ACTION ITEM
Make an exact copy of all the records.

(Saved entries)
-----

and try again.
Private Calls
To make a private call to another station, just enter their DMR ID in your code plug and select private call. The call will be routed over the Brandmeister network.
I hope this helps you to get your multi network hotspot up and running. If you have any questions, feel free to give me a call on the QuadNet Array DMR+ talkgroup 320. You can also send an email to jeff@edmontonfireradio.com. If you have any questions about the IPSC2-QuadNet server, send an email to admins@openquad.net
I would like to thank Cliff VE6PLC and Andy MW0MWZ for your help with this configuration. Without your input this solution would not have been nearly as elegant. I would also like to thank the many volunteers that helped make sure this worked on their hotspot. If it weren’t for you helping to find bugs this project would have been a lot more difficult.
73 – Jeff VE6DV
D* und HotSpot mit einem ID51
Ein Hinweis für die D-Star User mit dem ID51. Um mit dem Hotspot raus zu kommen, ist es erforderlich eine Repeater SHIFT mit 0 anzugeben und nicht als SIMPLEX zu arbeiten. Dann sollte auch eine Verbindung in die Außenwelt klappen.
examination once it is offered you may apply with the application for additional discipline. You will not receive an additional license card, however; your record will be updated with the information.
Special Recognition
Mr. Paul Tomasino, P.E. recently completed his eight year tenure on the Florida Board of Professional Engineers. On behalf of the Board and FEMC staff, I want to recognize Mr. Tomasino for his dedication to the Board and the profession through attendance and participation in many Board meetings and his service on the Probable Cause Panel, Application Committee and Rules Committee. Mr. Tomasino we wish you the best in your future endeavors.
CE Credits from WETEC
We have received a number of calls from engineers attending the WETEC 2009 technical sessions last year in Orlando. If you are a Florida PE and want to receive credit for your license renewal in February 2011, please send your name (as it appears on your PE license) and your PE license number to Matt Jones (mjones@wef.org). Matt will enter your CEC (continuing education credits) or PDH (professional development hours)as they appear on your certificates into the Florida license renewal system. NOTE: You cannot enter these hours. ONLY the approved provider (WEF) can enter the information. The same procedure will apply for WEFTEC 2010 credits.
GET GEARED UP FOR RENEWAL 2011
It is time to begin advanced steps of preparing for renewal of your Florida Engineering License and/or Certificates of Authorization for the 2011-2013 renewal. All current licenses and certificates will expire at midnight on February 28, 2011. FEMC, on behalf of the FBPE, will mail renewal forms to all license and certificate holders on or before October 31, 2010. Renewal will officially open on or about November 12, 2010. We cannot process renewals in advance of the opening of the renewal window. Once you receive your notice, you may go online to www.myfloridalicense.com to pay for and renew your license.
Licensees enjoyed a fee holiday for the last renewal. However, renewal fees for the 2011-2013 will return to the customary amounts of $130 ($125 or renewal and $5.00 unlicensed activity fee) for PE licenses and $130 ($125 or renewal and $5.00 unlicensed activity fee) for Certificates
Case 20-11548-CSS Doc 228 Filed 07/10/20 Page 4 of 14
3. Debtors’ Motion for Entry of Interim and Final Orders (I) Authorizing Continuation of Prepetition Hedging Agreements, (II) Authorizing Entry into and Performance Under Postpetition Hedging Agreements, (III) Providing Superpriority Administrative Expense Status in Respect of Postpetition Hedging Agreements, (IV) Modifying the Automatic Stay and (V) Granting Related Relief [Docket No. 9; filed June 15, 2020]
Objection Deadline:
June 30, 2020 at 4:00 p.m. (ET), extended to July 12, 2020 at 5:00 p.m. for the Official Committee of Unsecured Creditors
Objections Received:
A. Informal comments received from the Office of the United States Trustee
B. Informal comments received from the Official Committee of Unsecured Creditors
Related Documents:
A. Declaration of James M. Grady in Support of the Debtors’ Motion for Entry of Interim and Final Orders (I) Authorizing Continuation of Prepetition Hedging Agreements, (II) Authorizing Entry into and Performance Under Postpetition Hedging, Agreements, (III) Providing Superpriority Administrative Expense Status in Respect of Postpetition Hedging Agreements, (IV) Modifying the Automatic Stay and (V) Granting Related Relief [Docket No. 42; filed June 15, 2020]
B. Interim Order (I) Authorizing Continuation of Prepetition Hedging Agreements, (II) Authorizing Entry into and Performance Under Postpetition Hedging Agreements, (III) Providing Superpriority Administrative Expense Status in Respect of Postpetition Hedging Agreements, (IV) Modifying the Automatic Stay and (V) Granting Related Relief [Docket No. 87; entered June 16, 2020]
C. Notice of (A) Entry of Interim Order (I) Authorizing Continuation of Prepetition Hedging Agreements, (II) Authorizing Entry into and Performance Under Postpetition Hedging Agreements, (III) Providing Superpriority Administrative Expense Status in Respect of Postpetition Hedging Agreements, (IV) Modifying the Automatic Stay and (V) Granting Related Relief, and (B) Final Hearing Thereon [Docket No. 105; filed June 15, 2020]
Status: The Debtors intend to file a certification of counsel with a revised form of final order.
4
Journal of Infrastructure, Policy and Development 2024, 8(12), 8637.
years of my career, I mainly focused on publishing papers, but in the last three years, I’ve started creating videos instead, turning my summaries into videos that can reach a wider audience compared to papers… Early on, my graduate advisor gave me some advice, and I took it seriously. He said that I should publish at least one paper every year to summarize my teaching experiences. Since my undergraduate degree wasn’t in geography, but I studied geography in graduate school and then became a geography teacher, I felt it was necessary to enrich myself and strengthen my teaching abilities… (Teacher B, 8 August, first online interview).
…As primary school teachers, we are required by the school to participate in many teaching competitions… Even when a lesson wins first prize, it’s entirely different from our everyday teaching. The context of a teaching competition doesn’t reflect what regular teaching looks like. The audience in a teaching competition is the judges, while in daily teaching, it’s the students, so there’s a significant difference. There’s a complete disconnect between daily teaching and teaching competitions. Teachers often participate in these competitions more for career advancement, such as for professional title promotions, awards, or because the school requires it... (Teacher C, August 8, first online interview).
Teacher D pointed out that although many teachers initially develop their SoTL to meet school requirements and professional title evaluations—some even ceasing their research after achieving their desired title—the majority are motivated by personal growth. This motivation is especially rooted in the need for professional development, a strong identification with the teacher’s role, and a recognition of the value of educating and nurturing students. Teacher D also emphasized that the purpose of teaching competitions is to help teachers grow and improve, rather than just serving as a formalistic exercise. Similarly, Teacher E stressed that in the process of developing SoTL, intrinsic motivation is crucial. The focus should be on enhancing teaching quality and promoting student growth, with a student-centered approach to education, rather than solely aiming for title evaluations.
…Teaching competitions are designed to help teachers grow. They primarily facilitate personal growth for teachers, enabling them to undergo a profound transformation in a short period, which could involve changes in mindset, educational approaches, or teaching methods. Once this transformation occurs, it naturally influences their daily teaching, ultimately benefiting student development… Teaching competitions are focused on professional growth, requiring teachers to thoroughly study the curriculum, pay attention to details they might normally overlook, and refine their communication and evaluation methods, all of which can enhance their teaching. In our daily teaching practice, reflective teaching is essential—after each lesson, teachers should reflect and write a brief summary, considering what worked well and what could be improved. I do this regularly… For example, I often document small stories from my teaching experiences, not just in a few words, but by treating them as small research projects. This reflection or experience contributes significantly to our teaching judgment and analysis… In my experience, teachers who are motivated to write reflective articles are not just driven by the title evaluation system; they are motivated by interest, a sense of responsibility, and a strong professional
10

-----

WRITTEN ANSWER
and try again.
Private Calls
To make a private call to another station, just enter their DMR ID in your code plug and select private call. The call will be routed over the Brandmeister network.
I hope this helps you to get your multi network hotspot up and running. If you have any questions, feel free to give me a call on the QuadNet Array DMR+ talkgroup 320. You can also send an email to jeff@edmontonfireradio.com. If you have any questions about the IPSC2-QuadNet server, send an email to admins@openquad.net
I would like to thank Cliff VE6PLC and Andy MW0MWZ for your help with this configuration. Without your input this solution would not have been nearly as elegant. I would also like to thank the many volunteers that helped make sure this worked on their hotspot. If it weren’t for you helping to find bugs this project would have been a lot more difficult.
73 – Jeff VE6DV
D* und HotSpot mit einem ID51
Ein Hinweis für die D-Star User mit dem ID51. Um mit dem Hotspot raus zu kommen, ist es erforderlich eine Repeater SHIFT mit 0 anzugeben und nicht als SIMPLEX zu arbeiten. Dann sollte auch eine Verbindung in die Außenwelt klappen.
examination once it is offered you may apply with the application for additional discipline. You will not receive an additional license card, however; your record will be updated with the information.
Special Recognition
Mr. Paul Tomasino, P.E. recently completed his eight year tenure on the Florida Board of Professional Engineers. On behalf of the Board and FEMC staff, I want to recognize Mr. Tomasino for his dedication to the Board and the profession through attendance and participation in many Board meetings and his service on the Probable Cause Panel, Application Committee and Rules Committee. Mr. Tomasino we wish you the best in your future endeavors.
CE Credits from WETEC
We have received a number of calls from engineers attending the WETEC 2009 technical sessions last year in Orlando. If you are a Florida PE and want to receive credit for your license renewal in February 2011, please send your name (as it appears on your PE license) and your PE license number to Matt Jones (mjones@wef.org). Matt will enter your CEC (continuing education credits) or PDH (professional development hours)as they appear on your certificates into the Florida license renewal system. NOTE: You cannot enter these hours. ONLY the approved provider (WEF) can enter the information. The same procedure will apply for WEFTEC 2010 credits.
GET GEARED UP FOR RENEWAL 2011
It is time to begin advanced steps of preparing for renewal of your Florida Engineering License and/or Certificates of Authorization for the 2011-2013 renewal. All current licenses and certificates will expire at midnight on February 28, 2011. FEMC, on behalf of the FBPE, will mail renewal forms to all license and certificate holders on or before October 31, 2010. Renewal will officially open on or about November 12, 2010. We cannot process renewals in advance of the opening of the renewal window. Once you receive your notice, you may go online to www.myfloridalicense.com to pay for and renew your license.
Licensees enjoyed a fee holiday for the last renewal. However, renewal fees for the 2011-2013 will return to the customary amounts of $130 ($125 or renewal and $5.00 unlicensed activity fee) for PE licenses and $130 ($125 or renewal and $5.00 unlicensed activity fee) for Certificates
Case 20-11548-CSS Doc 228 Filed 07/10/20 Page 4 of 14
3. Debtors’ Motion for Entry of Interim and Final Orders (I) Authorizing Continuation of Prepetition Hedging Agreements, (II) Authorizing Entry into and Performance Under Postpetition Hedging Agreements, (III) Providing Superpriority Administrative Expense Status in Respect of Postpetition Hedging Agreements, (IV) Modifying the Automatic Stay and (V) Granting Related Relief [Docket No. 9; filed June 15, 2020]
Objection Deadline:
June 30, 2020 at 4:00 p.m. (ET), extended to July 12, 2020 at 5:00 p.m. for the Official Committee of Unsecured Creditors
Objections Received:
A. Informal comments received from the Office of the United States Trustee
B. Informal comments received from the Official Committee of Unsecured Creditors
Related Documents:
A. Declaration of James M. Grady in Support of the Debtors’ Motion for Entry of Interim and Final Orders (I) Authorizing Continuation of Prepetition Hedging Agreements, (II) Authorizing Entry into and Performance Under Postpetition Hedging, Agreements, (III) Providing Superpriority Administrative Expense Status in Respect of Postpetition Hedging Agreements, (IV) Modifying the Automatic Stay and (V) Granting Related Relief [Docket No. 42; filed June 15, 2020]
B. Interim Order (I) Authorizing Continuation of Prepetition Hedging Agreements, (II) Authorizing Entry into and Performance Under Postpetition Hedging Agreements, (III) Providing Superpriority Administrative Expense Status in Respect of Postpetition Hedging Agreements, (IV) Modifying the Automatic Stay and (V) Granting Related Relief [Docket No. 87; entered June 16, 2020]
C. Notice of (A) Entry of Interim Order (I) Authorizing Continuation of Prepetition Hedging Agreements, (II) Authorizing Entry into and Performance Under Postpetition Hedging Agreements, (III) Providing Superpriority Administrative Expense Status in Respect of Postpetition Hedging Agreements, (IV) Modifying the Automatic Stay and (V) Granting Related Relief, and (B) Final Hearing Thereon [Docket No. 105; filed June 15, 2020]
Status: The Debtors intend to file a certification of counsel with a revised form of final order.
4
Journal of Infrastructure, Policy and Development 2024, 8(12), 8637.
years of my career, I mainly focused on publishing papers, but in the last three years, I’ve started creating videos instead, turning my summaries into videos that can reach a wider audience compared to papers… Early on, my graduate advisor gave me some advice, and I took it seriously. He said that I should publish at least one paper every year to summarize my teaching experiences. Since my undergraduate degree wasn’t in geography, but I studied geography in graduate school and then became a geography teacher, I felt it was necessary to enrich myself and strengthen my teaching abilities… (Teacher B, 8 August, first online interview).
…As primary school teachers, we are required by the school to participate in many teaching competitions… Even when a lesson wins first prize, it’s entirely different from our everyday teaching. The context of a teaching competition doesn’t reflect what regular teaching looks like. The audience in a teaching competition is the judges, while in daily teaching, it’s the students, so there’s a significant difference. There’s a complete disconnect between daily teaching and teaching competitions. Teachers often participate in these competitions more for career advancement, such as for professional title promotions, awards, or because the school requires it... (Teacher C, August 8, first online interview).
Teacher D pointed out that although many teachers initially develop their SoTL to meet school requirements and professional title evaluations—some even ceasing their research after achieving their desired title—the majority are motivated by personal growth. This motivation is especially rooted in the need for professional development, a strong identification with the teacher’s role, and a recognition of the value of educating and nurturing students. Teacher D also emphasized that the purpose of teaching competitions is to help teachers grow and improve, rather than just serving as a formalistic exercise. Similarly, Teacher E stressed that in the process of developing SoTL, intrinsic motivation is crucial. The focus should be on enhancing teaching quality and promoting student growth, with a student-centered approach to education, rather than solely aiming for title evaluations.
…Teaching competitions are designed to help teachers grow. They primarily facilitate personal growth for teachers, enabling them to undergo a profound transformation in a short period, which could involve changes in mindset, educational approaches, or teaching methods. Once this transformation occurs, it naturally influences their daily teaching, ultimately benefiting student development… Teaching competitions are focused on professional growth, requiring teachers to thoroughly study the curriculum, pay attention to details they might normally overlook, and refine their communication and evaluation methods, all of which can enhance their teaching. In our daily teaching practice, reflective teaching is essential—after each lesson, teachers should reflect and write a brief summary, considering what worked well and what could be improved. I do this regularly… For example, I often document small stories from my teaching experiences, not just in a few words, but by treating them as small research projects. This reflection or experience contributes significantly to our teaching judgment and analysis… In my experience, teachers who are motivated to write reflective articles are not just driven by the title evaluation system; they are motivated by interest, a sense of responsibility, and a strong professional
10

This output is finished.